As second explanation for our results could be that GM-CSF was expressed either too early or too late relative to the malaria antigens and that staggered administration would have been more effective (Hartikka J., unpublished data). For example, GM-CSF might trigger the early maturation of dendritic cells, without allowing the opportunity for appropriate antigen uptake and presentation. However, the injection of the plasmid encoding hGM-CSF into humans either prior to or following the injection of MuStDO5 would be impractical, even if it improved the quality of immune response.81
In addition, plasmids encoding other cytokines have significantly enhanced immunogenicity when co-administered with a DNA vaccine, including IL-15,82,83
IL-12 and IL-28B,84
high mobility group box 185
and may be preferable to GM-CSF. Alternatively, an adjuvant that acts through an immunostimulatory mechanism could bypass the need to include single cytokines as co-treatments.

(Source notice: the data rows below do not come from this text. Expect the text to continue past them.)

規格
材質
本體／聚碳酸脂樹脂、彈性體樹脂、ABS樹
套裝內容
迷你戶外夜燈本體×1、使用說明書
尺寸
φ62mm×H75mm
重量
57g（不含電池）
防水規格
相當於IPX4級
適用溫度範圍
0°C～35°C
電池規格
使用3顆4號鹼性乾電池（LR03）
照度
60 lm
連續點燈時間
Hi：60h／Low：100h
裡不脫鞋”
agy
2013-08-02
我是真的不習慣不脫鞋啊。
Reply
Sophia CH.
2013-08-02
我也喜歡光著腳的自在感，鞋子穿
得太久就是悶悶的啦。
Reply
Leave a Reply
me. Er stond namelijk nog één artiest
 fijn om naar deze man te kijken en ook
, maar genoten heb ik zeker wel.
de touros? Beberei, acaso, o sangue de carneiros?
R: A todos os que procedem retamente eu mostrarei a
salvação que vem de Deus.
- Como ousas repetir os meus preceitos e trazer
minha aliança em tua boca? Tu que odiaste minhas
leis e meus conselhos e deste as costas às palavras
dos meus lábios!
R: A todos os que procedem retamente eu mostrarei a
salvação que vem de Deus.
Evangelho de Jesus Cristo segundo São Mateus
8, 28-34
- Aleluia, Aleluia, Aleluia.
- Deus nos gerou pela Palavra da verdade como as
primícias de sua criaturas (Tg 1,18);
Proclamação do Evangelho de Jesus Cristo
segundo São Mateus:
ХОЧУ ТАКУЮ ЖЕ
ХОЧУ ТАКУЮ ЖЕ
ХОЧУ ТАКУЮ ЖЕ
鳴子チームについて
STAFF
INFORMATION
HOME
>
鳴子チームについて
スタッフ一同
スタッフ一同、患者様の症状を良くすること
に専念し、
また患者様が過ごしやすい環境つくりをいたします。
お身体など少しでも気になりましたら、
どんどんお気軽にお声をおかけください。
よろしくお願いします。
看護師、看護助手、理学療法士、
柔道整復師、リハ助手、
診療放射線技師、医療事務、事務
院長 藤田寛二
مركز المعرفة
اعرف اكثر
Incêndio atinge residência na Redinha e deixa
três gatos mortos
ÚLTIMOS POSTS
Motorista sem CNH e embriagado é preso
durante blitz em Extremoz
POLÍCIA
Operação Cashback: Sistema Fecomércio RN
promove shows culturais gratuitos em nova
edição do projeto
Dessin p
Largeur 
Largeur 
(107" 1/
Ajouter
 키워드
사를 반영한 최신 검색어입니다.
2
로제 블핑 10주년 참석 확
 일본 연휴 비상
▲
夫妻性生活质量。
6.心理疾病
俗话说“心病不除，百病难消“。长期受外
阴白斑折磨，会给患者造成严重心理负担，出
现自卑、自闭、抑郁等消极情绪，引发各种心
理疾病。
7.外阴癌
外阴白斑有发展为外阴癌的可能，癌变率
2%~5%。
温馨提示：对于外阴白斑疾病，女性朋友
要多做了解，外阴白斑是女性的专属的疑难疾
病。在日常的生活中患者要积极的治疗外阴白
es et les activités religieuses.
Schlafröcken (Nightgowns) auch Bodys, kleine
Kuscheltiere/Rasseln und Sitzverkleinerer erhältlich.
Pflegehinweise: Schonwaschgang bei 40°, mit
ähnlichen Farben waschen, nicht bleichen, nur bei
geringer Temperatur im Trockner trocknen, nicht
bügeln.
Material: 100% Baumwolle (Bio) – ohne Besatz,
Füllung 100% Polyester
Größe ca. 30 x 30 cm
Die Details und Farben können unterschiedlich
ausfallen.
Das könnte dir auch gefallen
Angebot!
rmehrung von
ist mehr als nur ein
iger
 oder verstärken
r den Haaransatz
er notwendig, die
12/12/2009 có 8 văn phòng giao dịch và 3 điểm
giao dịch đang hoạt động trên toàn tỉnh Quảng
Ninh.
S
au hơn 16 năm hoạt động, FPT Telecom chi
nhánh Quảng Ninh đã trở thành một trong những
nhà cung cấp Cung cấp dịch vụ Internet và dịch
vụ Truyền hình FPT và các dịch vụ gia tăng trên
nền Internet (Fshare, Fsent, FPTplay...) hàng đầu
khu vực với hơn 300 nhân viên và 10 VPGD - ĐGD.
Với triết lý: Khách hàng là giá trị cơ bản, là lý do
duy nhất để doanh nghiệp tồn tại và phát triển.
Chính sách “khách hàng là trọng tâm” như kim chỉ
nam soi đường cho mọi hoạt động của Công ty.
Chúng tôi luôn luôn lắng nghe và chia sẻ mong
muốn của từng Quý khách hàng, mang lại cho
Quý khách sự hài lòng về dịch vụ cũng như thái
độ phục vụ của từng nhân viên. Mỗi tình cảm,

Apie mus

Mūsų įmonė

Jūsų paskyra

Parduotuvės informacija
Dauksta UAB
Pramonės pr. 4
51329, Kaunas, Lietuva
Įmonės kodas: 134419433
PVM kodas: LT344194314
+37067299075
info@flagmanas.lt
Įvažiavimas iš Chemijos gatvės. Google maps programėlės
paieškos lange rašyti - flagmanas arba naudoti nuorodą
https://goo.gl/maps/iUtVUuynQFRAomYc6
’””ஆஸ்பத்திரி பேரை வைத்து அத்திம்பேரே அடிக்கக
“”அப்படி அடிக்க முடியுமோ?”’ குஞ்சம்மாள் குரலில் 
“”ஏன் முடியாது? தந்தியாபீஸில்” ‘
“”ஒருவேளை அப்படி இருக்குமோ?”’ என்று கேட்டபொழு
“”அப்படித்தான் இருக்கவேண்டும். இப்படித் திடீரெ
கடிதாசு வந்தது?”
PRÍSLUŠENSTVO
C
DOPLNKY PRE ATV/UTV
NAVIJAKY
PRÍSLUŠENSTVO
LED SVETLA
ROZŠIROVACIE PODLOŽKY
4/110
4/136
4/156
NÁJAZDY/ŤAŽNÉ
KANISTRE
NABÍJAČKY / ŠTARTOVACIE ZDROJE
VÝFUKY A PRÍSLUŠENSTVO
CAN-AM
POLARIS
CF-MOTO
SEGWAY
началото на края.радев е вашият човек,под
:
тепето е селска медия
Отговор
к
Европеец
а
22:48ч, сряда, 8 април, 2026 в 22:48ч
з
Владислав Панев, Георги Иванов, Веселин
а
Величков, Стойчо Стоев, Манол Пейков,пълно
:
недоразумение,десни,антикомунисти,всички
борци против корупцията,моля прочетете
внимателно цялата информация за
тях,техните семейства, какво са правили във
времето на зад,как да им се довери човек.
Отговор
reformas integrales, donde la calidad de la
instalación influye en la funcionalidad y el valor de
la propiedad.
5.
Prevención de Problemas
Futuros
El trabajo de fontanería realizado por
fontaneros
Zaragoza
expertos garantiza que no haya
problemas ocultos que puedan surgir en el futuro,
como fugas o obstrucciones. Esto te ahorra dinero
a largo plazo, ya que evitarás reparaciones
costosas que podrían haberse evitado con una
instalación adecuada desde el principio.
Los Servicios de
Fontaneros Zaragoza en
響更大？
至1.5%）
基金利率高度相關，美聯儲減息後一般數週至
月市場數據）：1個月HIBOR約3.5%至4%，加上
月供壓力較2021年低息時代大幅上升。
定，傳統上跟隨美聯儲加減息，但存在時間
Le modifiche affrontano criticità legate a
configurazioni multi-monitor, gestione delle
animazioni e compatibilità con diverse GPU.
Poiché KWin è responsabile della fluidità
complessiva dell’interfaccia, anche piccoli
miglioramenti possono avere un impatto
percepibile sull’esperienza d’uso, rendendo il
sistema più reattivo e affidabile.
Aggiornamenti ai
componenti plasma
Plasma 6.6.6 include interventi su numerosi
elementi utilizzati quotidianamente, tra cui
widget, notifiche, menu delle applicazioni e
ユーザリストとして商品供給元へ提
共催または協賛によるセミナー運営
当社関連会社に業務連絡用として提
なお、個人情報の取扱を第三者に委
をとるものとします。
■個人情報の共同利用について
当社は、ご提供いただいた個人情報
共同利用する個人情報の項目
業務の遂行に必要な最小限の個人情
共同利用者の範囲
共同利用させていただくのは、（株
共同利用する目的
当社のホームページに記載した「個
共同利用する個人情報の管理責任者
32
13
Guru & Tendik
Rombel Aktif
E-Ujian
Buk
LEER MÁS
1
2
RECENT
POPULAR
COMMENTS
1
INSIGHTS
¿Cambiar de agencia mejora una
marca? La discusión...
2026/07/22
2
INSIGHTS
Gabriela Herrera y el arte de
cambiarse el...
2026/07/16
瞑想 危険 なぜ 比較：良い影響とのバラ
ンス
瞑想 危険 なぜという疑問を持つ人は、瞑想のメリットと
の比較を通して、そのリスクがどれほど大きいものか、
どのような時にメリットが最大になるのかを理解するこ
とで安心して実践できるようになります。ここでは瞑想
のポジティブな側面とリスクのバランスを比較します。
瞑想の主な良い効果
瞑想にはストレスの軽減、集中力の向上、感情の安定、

In summary, the MuStDO5 vaccine trial represented a first step in the development of the DNA vaccine approach to inducing protective cell-mediated immunity targeting multiple pre-erythrocytic stage antigens. The vaccine was safe and well-tolerated and induced IFN-γ responses to all five malaria proteins, supporting the multi-antigen strategy, but it was insufficiently immunogenic, and GM-CSF did not enhance immunogenicity or protection, contrary to expectations based on animal models. Key approaches to improving DNA vaccines, already under study at the time the MuStDO5 trial was performed, include codon optimization and other enhancements to the plasmid, use of more compatible plasmid mixtures to eliminate interference, electroporated administration, use of more concentrated formulations to allow delivery of higher plasmid doses, co-administration with alternative cytokine plasmids, immunostimulatory adjuvants or boosting with recombinant viral vectors such as adenovectors. In follow-on studies of DNA vaccines for the prevention of malaria, we have used codon optimized plasmids, higher doses of DNA (1 mg per plasmid), and boosting with recombinant adenovirus vectors; these three changes, planned at the time that the MuStDO5 trial was performed, have resulted in improved immunogenicity and protection, to be reported in future publications.